Work to complete: Please give the text of the items below again with "ЮНЕСКО" replaced by "UNESCO" and nothing else changed. Leave the pictures out of your answer.

Material provided:
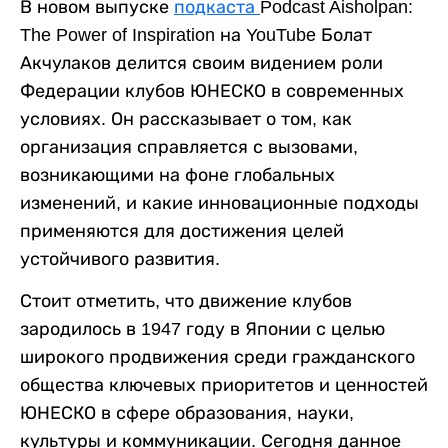
В новом выпуске
подкаста
Podcast Aisholpan:
The Power of Inspiration на YouTube Болат
Акчулаков делится своим видением роли
Федерации клубов ЮНЕСКО в современных
условиях. Он рассказывает о том, как
организация справляется с вызовами,
возникающими на фоне глобальных
изменений, и какие инновационные подходы
применяются для достижения целей
устойчивого развития.
Стоит отметить, что движение клубов
зародилось в 1947 году в Японии с целью
широкого продвижения среди гражданского
общества ключевых приоритетов и ценностей
ЮНЕСКО в сфере образования, науки,
культуры и коммуникации. Сегодня данное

Completed task:
В новом выпуске
подкаста
Podcast Aisholpan:
The Power of Inspiration на YouTube Болат
Акчулаков делится своим видением роли
Федерации клубов UNESCO в современных
условиях. Он рассказывает о том, как
организация справляется с вызовами,
возникающими на фоне глобальных
изменений, и какие инновационные подходы
применяются для достижения целей
устойчивого развития.
Стоит отметить, что движение клубов
зародилось в 1947 году в Японии с целью
широкого продвижения среди гражданского
общества ключевых приоритетов и ценностей
UNESCO в сфере образования, науки,
культуры и коммуникации. Сегодня данное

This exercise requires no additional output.